▶ **WORK REQUIRED**
Extract every line of the material below that contains the word "status".

▶ **RECORDED INFORMATION**
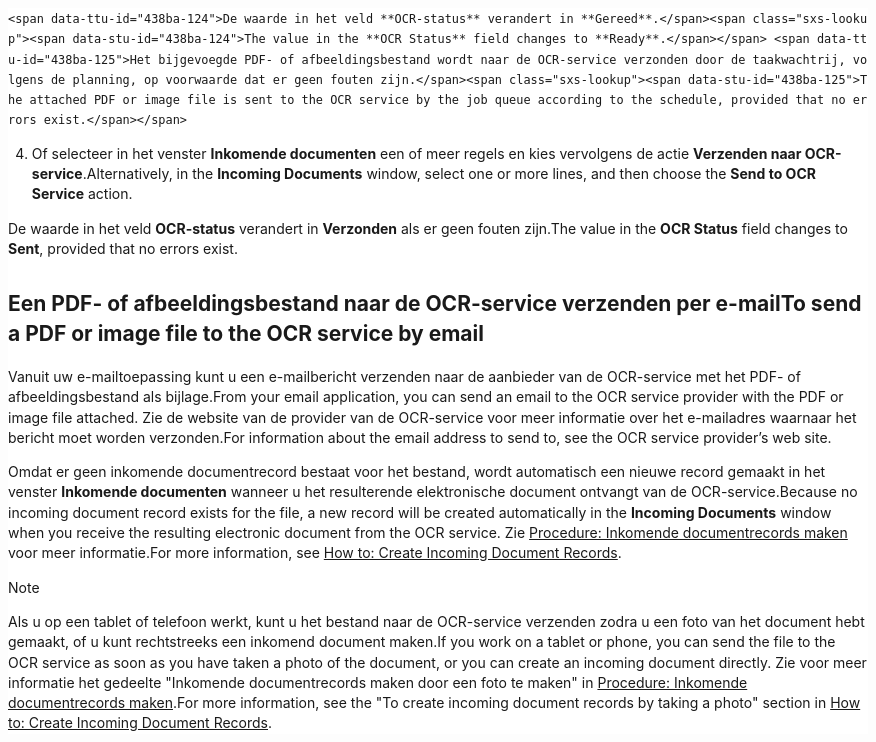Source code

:     <span data-ttu-id="438ba-124">De waarde in het veld **OCR-status** verandert in **Gereed**.</span><span class="sxs-lookup"><span data-stu-id="438ba-124">The value in the **OCR Status** field changes to **Ready**.</span></span> <span data-ttu-id="438ba-125">Het bijgevoegde PDF- of afbeeldingsbestand wordt naar de OCR-service verzonden door de taakwachtrij, volgens de planning, op voorwaarde dat er geen fouten zijn.</span><span class="sxs-lookup"><span data-stu-id="438ba-125">The attached PDF or image file is sent to the OCR service by the job queue according to the schedule, provided that no errors exist.</span></span>
4. <span data-ttu-id="438ba-126">Of selecteer in het venster **Inkomende documenten** een of meer regels en kies vervolgens de actie **Verzenden naar OCR-service**.</span><span class="sxs-lookup"><span data-stu-id="438ba-126">Alternatively, in the **Incoming Documents** window, select one or more lines, and then choose the **Send to OCR Service** action.</span></span>

<span data-ttu-id="438ba-127">De waarde in het veld **OCR-status** verandert in **Verzonden** als er geen fouten zijn.</span><span class="sxs-lookup"><span data-stu-id="438ba-127">The value in the **OCR Status** field changes to **Sent**, provided that no errors exist.</span></span>

## <a name="to-send-a-pdf-or-image-file-to-the-ocr-service-by-email"></a><span data-ttu-id="438ba-128">Een PDF- of afbeeldingsbestand naar de OCR-service verzenden per e-mail</span><span class="sxs-lookup"><span data-stu-id="438ba-128">To send a PDF or image file to the OCR service by email</span></span>
<span data-ttu-id="438ba-129">Vanuit uw e-mailtoepassing kunt u een e-mailbericht verzenden naar de aanbieder van de OCR-service met het PDF- of afbeeldingsbestand als bijlage.</span><span class="sxs-lookup"><span data-stu-id="438ba-129">From your email application, you can send an email to the OCR service provider with the PDF or image file attached.</span></span> <span data-ttu-id="438ba-130">Zie de website van de provider van de OCR-service voor meer informatie over het e-mailadres waarnaar het bericht moet worden verzonden.</span><span class="sxs-lookup"><span data-stu-id="438ba-130">For information about the email address to send to, see the OCR service provider’s web site.</span></span>

<span data-ttu-id="438ba-131">Omdat er geen inkomende documentrecord bestaat voor het bestand, wordt automatisch een nieuwe record gemaakt in het venster **Inkomende documenten** wanneer u het resulterende elektronische document ontvangt van de OCR-service.</span><span class="sxs-lookup"><span data-stu-id="438ba-131">Because no incoming document record exists for the file, a new record will be created automatically in the **Incoming Documents** window when you receive the resulting electronic document from the OCR service.</span></span> <span data-ttu-id="438ba-132">Zie [Procedure: Inkomende documentrecords maken](across-how-create-income-document-records.md) voor meer informatie.</span><span class="sxs-lookup"><span data-stu-id="438ba-132">For more information, see [How to: Create Incoming Document Records](across-how-create-income-document-records.md).</span></span>

> [!NOTE]  
>   <span data-ttu-id="438ba-133">Als u op een tablet of telefoon werkt, kunt u het bestand naar de OCR-service verzenden zodra u een foto van het document hebt gemaakt, of u kunt rechtstreeks een inkomend document maken.</span><span class="sxs-lookup"><span data-stu-id="438ba-133">If you work on a tablet or phone, you can send the file to the OCR service as soon as you have taken a photo of the document, or you can create an incoming document directly.</span></span> <span data-ttu-id="438ba-134">Zie voor meer informatie het gedeelte "Inkomende documentrecords maken door een foto te maken" in [Procedure: Inkomende documentrecords maken](across-how-create-income-document-records.md).</span><span class="sxs-lookup"><span data-stu-id="438ba-134">For more information, see the "To create incoming document records by taking a photo" section in [How to: Create Incoming Document Records](across-how-create-income-document-records.md).</span></span>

▶ **RESPONSE BELOW**
:     <span data-ttu-id="438ba-124">De waarde in het veld **OCR-status** verandert in **Gereed**.</span><span class="sxs-lookup"><span data-stu-id="438ba-124">The value in the **OCR Status** field changes to **Ready**.</span></span> <span data-ttu-id="438ba-125">Het bijgevoegde PDF- of afbeeldingsbestand wordt naar de OCR-service verzonden door de taakwachtrij, volgens de planning, op voorwaarde dat er geen fouten zijn.</span><span class="sxs-lookup"><span data-stu-id="438ba-125">The attached PDF or image file is sent to the OCR service by the job queue according to the schedule, provided that no errors exist.</span></span>
<span data-ttu-id="438ba-127">De waarde in het veld **OCR-status** verandert in **Verzonden** als er geen fouten zijn.</span><span class="sxs-lookup"><span data-stu-id="438ba-127">The value in the **OCR Status** field changes to **Sent**, provided that no errors exist.</span></span>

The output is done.